*** Opening of Provided passage ***

I have heard again and again — from family, friends and my psychotherapy clients alike — this is all just too much. And because of the emotional weight of these events, which fell in rapid succession, you may not be ready to talk about any of it, especially to white friends or colleagues. And that’s OK.

“This makes me want to stay home for good,” a girlfriend said to me, terrified by the video of a white woman named Amy Cooper weaponizing her white privilege and calling 911 on a Black man, Christian Cooper (no relation), who was bird-watching in New York City’s Central Park. Hysterically screaming into her phone, Central Park Amy falsely told police that there was an African American man threatening her life. His threat? The temerity to tell her to obey the posted park rules and leash her dog.

“These Amys are the worse,” my girlfriend said, noting that the woman, who worked at an investment firm (which subsequently fired her), could easily be a colleague. “They smile in your face at the office but they’re capable of calling the police on an innocent Black person.”

*** Close of Provided passage ***
*** Opening of Information shown ***

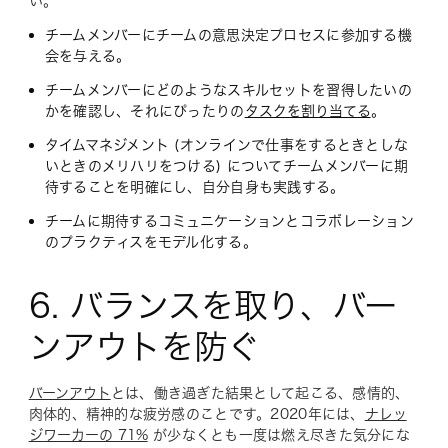
い。
チームメンバーにチームの意思決定プロセスに参加する機
会を与える。
チームメンバーにどのようなスキルセットを習得したいの
かを確認し、それにぴったりの
タスクを割り当てる
。
タイムマネジメント (オンラインで仕事をするときとしな
いときのメリハリをつける) についてチームメンバーに期
待することを明確にし、自分自身も実践する。
チームに期待するコミュニケーションとコラボレーション
のプラクティスをモデル化する。
6. バランスを取り、バー
ンアウトを防ぐ
バーンアウト
とは、働き過ぎた結果として起こる、感情的、
肉体的、精神的な疲労感のことです。2020年には、
ナレッ
ジワーカーの 71%
が少なくとも一度は燃え尽きた気分にな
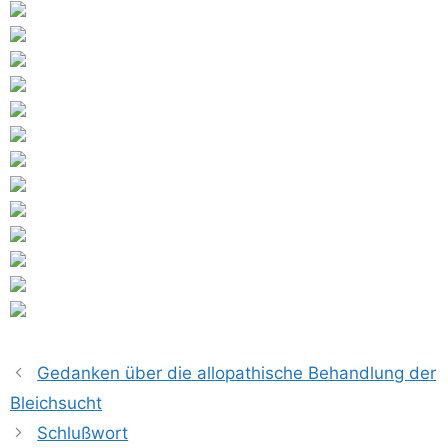
Gedanken über die allopathische Behandlung der
Bleichsucht
Schlußwort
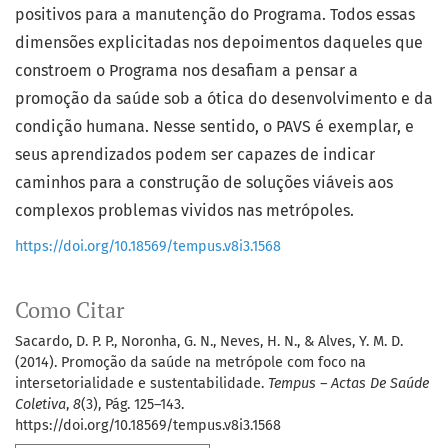
positivos para a manutenção do Programa. Todos essas
dimensões explicitadas nos depoimentos daqueles que
constroem o Programa nos desafiam a pensar a
promoção da saúde sob a ótica do desenvolvimento e da
condição humana. Nesse sentido, o PAVS é exemplar, e
seus aprendizados podem ser capazes de indicar
caminhos para a construção de soluções viáveis aos
complexos problemas vividos nas metrópoles.
https://doi.org/10.18569/tempus.v8i3.1568
Como Citar
Sacardo, D. P. P., Noronha, G. N., Neves, H. N., & Alves, Y. M. D.
(2014). Promoção da saúde na metrópole com foco na
intersetorialidade e sustentabilidade.
Tempus – Actas De Saúde
Coletiva
,
8
(3), Pág. 125–143.
https://doi.org/10.18569/tempus.v8i3.1568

*** Close of Information shown ***

- Task objective:
Can you return the Central Park passage word for word, starting at "I have heard" and ending at "leash her dog."?

- Answer to this problem:
I have heard again and again — from family, friends and my psychotherapy clients alike — this is all just too much. And because of the emotional weight of these events, which fell in rapid succession, you may not be ready to talk about any of it, especially to white friends or colleagues. And that’s OK.

“This makes me want to stay home for good,” a girlfriend said to me, terrified by the video of a white woman named Amy Cooper weaponizing her white privilege and calling 911 on a Black man, Christian Cooper (no relation), who was bird-watching in New York City’s Central Park. Hysterically screaming into her phone, Central Park Amy falsely told police that there was an African American man threatening her life. His threat? The temerity to tell her to obey the posted park rules and leash her dog.